Estimated reading time: 2 minutes
Urban gun enthusiast Colion Noir and popular podcaster Joe Rogan recently delved into the contentious issue of social media’s approach to firearms content. In their discussion, Noir expressed his frustration with platforms like Instagram, where violent content seems to proliferate while educational and responsible gun content is suppressed.
Noir pointed out the irony in how Instagram users can easily stumble upon graphic content involving stabbings, shootings, and fatal accidents, yet posting a picture of a firearm can lead to being “throttled” or shadow-banned. This censorship, according to Noir, significantly limits the visibility of content that promotes responsible gun handling.
Rogan and Noir also criticized the platforms for allowing the proliferation of negative or unsafe representations of firearms, overshadowing educational content. Noir shared his own experience of learning about gun safety through YouTube, where he was exposed to numerous examples of responsible gun ownership.
Highlighting the importance of firearm safety education, Noir argued that the suppression of educational content on these platforms is counterproductive. With a vast number of firearms in the U.S., Noir stressed that spreading knowledge about safe handling is crucial to preventing accidents.
“I don’t understand this… We have 400 million guns in this country. The guns aren’t going anywhere,” Noir said.
“So if you want to minimize the number of kids who accidentally shoot themselves, if you want to minimize the number of adults who handle firearms incorrectly and end up accidentally shooting someone, what you need to do is allow the information of how to safely handle a firearm be spread to the public so that they understand it. It works because that’s how I learned it,” he added.
The conversation took a critical turn towards TikTok’s policies, where Noir revealed he had been banned merely for showing firearms. This led to a broader discussion about the inconsistent enforcement of content policies on social media platforms.

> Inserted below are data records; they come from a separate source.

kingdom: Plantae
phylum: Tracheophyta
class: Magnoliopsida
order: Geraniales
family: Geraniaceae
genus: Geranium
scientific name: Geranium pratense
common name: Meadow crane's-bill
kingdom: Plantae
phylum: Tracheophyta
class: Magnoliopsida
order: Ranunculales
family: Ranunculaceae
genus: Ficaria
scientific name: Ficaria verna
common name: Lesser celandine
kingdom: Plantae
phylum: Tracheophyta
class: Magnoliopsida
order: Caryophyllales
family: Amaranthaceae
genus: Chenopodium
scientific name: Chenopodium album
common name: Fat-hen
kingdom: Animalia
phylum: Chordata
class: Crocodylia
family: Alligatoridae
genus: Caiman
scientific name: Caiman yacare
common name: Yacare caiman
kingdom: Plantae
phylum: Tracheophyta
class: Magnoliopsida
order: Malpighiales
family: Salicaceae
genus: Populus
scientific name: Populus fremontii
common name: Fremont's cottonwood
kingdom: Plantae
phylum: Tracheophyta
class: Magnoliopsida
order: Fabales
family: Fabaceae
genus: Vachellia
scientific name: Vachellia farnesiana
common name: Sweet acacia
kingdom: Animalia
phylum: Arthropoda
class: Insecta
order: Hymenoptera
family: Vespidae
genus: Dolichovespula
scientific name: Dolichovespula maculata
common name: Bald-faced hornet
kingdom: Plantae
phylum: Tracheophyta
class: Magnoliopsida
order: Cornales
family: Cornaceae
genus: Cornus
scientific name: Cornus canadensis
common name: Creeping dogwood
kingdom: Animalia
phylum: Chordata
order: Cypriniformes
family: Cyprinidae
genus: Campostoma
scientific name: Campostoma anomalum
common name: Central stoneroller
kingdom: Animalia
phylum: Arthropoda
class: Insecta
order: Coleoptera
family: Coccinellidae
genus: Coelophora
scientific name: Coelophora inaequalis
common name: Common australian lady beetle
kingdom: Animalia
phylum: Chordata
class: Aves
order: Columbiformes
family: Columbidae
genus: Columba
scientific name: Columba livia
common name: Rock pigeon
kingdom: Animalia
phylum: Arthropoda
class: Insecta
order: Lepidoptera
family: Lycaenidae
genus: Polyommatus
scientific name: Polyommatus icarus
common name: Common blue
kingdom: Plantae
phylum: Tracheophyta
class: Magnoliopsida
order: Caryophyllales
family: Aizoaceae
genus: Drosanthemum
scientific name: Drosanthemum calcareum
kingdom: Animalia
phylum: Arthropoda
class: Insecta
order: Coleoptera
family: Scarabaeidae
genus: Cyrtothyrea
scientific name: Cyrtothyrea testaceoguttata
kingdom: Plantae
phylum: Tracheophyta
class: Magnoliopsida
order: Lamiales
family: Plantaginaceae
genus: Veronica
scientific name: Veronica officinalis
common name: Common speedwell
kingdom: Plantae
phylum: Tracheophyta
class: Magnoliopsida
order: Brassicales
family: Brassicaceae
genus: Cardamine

Noir concluded by emphasizing the need for social media to allow the spread of information on safe firearm handling. By blocking educators and advocates of responsible gun usage, he argued, platforms are increasing the risk of firearms mishandling and accidents.
Rogan and Noir’s discussion raises significant questions about the role of social media in public safety and education, especially concerning its deliberate suppression of responsible 2A content.